- _WHAT YOU SHOULD DO_
Please return each entry that follows exactly as written, and keep the pictures out.

- _DATA SHOWN_
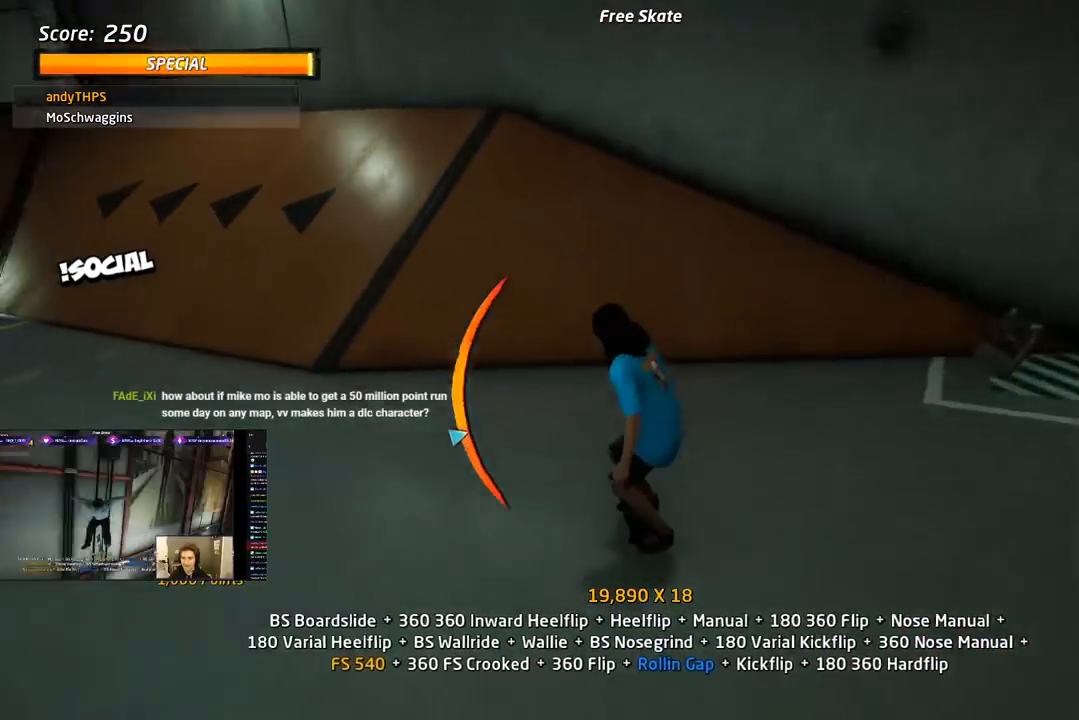
{"buttons": ["TRIANGLE"], "right_stick": "center", "events": [[167, "DPAD_DOWN", "down"], [183, "DPAD_DOWN", "up"], [283, "DPAD_LEFT", "down"], [367, "CROSS", "up"], [367, "DPAD_LEFT", "up"], [367, "TRIANGLE", "down"]]}
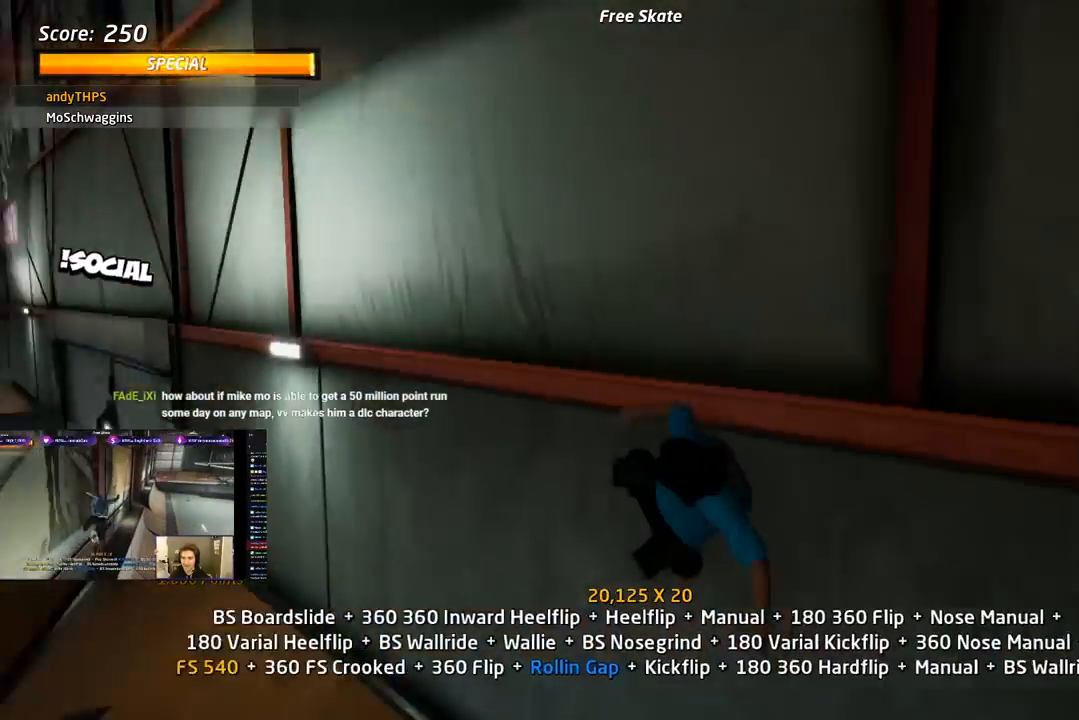
{"buttons": ["CIRCLE", "R1", "DPAD_RIGHT"], "right_stick": "center", "events": [[17, "DPAD_UP", "down"], [33, "DPAD_DOWN", "down"], [33, "DPAD_UP", "up"], [33, "R1", "down"], [33, "TRIANGLE", "up"], [50, "CIRCLE", "down"], [317, "DPAD_DOWN", "up"], [433, "DPAD_RIGHT", "down"]]}
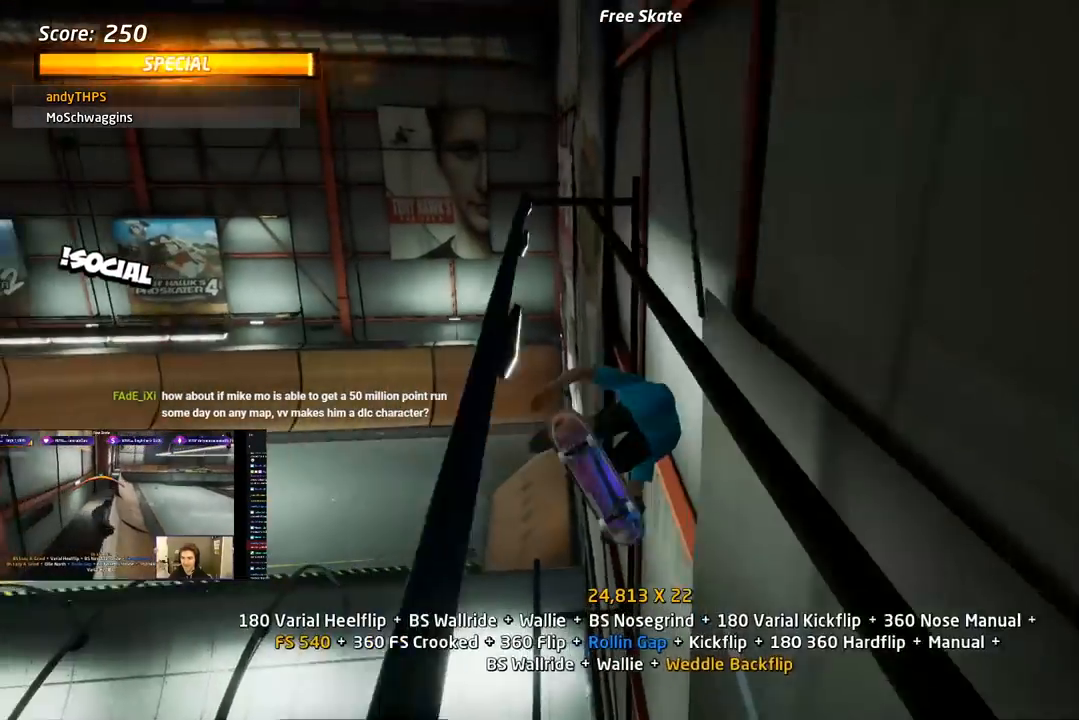
{"buttons": ["R1", "R2", "DPAD_RIGHT"], "right_stick": "center", "events": [[33, "CIRCLE", "up"], [167, "CIRCLE", "down"], [167, "R2", "down"], [383, "CIRCLE", "up"]]}
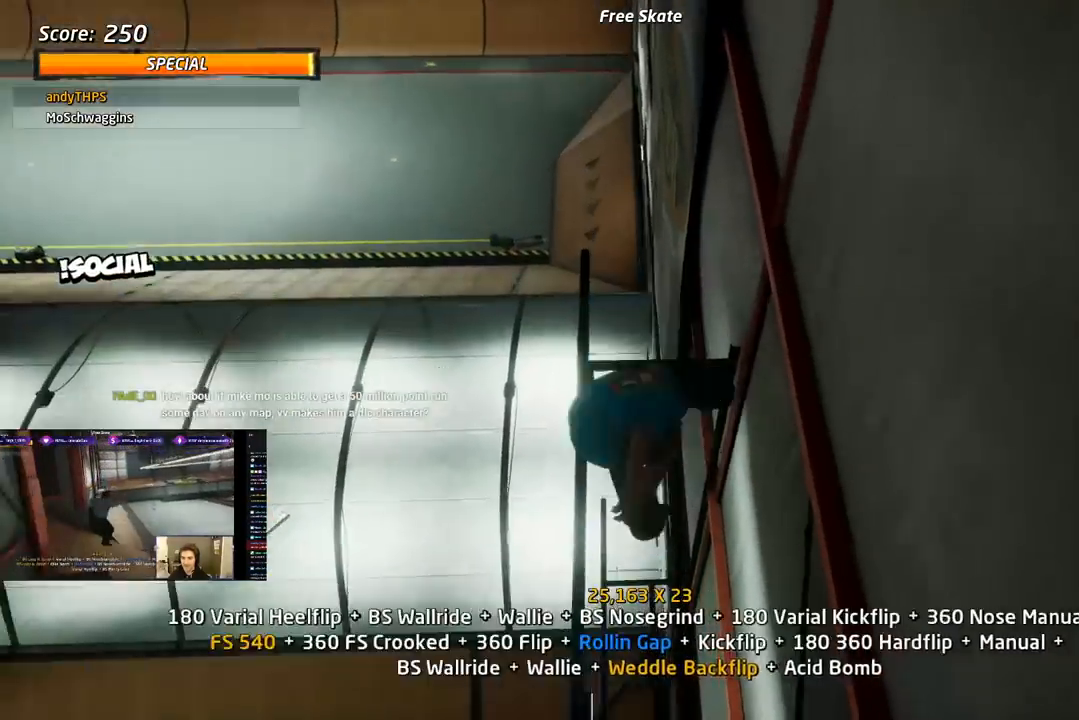
{"buttons": ["TRIANGLE", "R1", "DPAD_UP", "DPAD_RIGHT"], "right_stick": "center", "events": [[83, "R2", "up"], [450, "TRIANGLE", "down"], [483, "DPAD_UP", "down"]]}
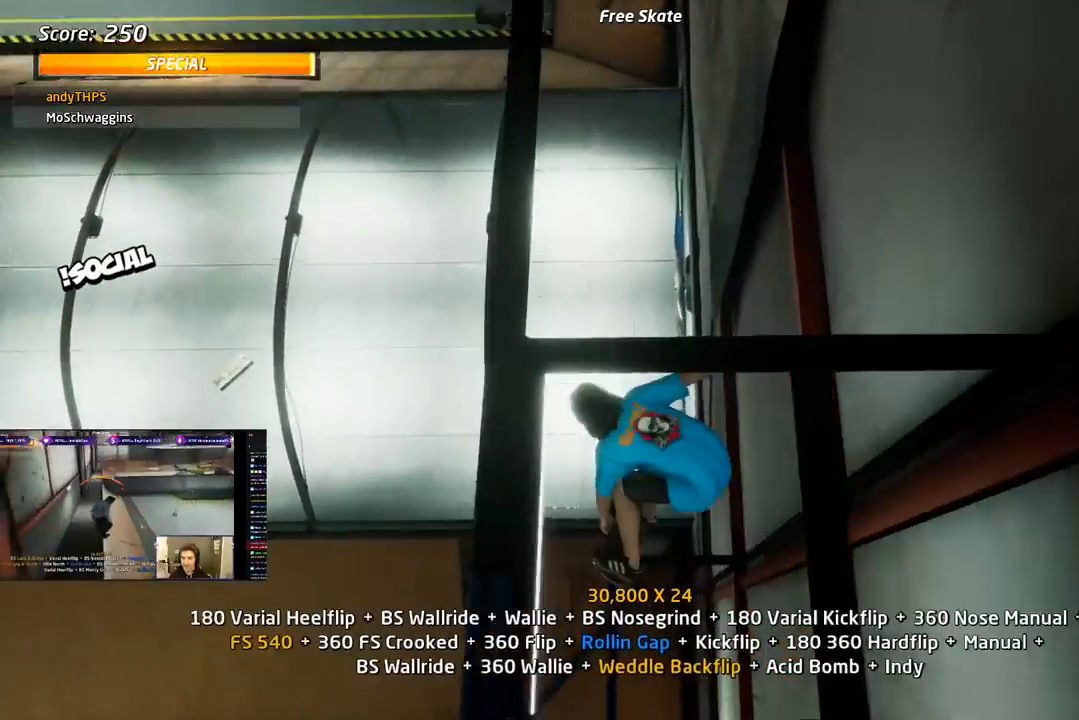
{"buttons": ["SQUARE", "R1", "DPAD_UP"], "right_stick": "center", "events": [[50, "DPAD_RIGHT", "up"], [183, "CROSS", "down"], [233, "SQUARE", "down"], [233, "TRIANGLE", "up"], [317, "CROSS", "up"], [433, "SQUARE", "up"], [483, "SQUARE", "down"]]}
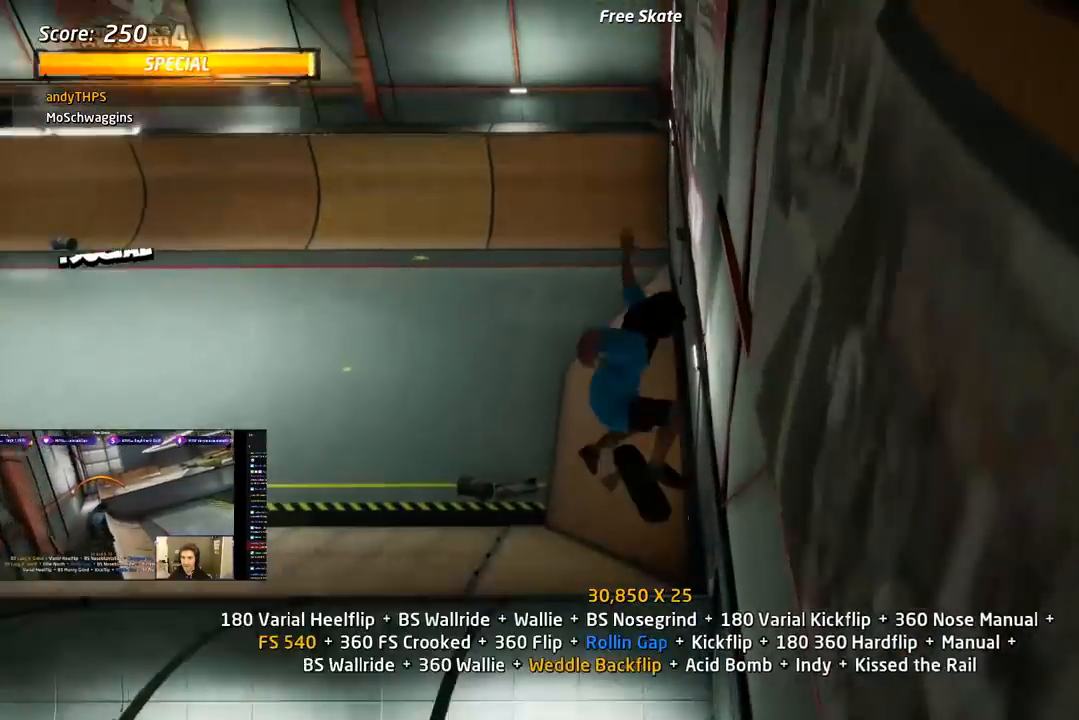
{"buttons": ["CROSS", "R1"], "right_stick": "center", "events": [[83, "DPAD_UP", "up"], [117, "SQUARE", "up"], [167, "DPAD_RIGHT", "down"], [250, "SQUARE", "down"], [367, "SQUARE", "up"], [400, "DPAD_RIGHT", "up"], [450, "CROSS", "down"]]}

- _SOLUTION FOR THIS TASK_
{"buttons": ["TRIANGLE"], "right_stick": "center", "events": [[167, "DPAD_DOWN", "down"], [183, "DPAD_DOWN", "up"], [283, "DPAD_LEFT", "down"], [367, "CROSS", "up"], [367, "DPAD_LEFT", "up"], [367, "TRIANGLE", "down"]]}
{"buttons": ["CIRCLE", "R1", "DPAD_RIGHT"], "right_stick": "center", "events": [[17, "DPAD_UP", "down"], [33, "DPAD_DOWN", "down"], [33, "DPAD_UP", "up"], [33, "R1", "down"], [33, "TRIANGLE", "up"], [50, "CIRCLE", "down"], [317, "DPAD_DOWN", "up"], [433, "DPAD_RIGHT", "down"]]}
{"buttons": ["R1", "R2", "DPAD_RIGHT"], "right_stick": "center", "events": [[33, "CIRCLE", "up"], [167, "CIRCLE", "down"], [167, "R2", "down"], [383, "CIRCLE", "up"]]}
{"buttons": ["TRIANGLE", "R1", "DPAD_UP", "DPAD_RIGHT"], "right_stick": "center", "events": [[83, "R2", "up"], [450, "TRIANGLE", "down"], [483, "DPAD_UP", "down"]]}
{"buttons": ["SQUARE", "R1", "DPAD_UP"], "right_stick": "center", "events": [[50, "DPAD_RIGHT", "up"], [183, "CROSS", "down"], [233, "SQUARE", "down"], [233, "TRIANGLE", "up"], [317, "CROSS", "up"], [433, "SQUARE", "up"], [483, "SQUARE", "down"]]}
{"buttons": ["CROSS", "R1"], "right_stick": "center", "events": [[83, "DPAD_UP", "up"], [117, "SQUARE", "up"], [167, "DPAD_RIGHT", "down"], [250, "SQUARE", "down"], [367, "SQUARE", "up"], [400, "DPAD_RIGHT", "up"], [450, "CROSS", "down"]]}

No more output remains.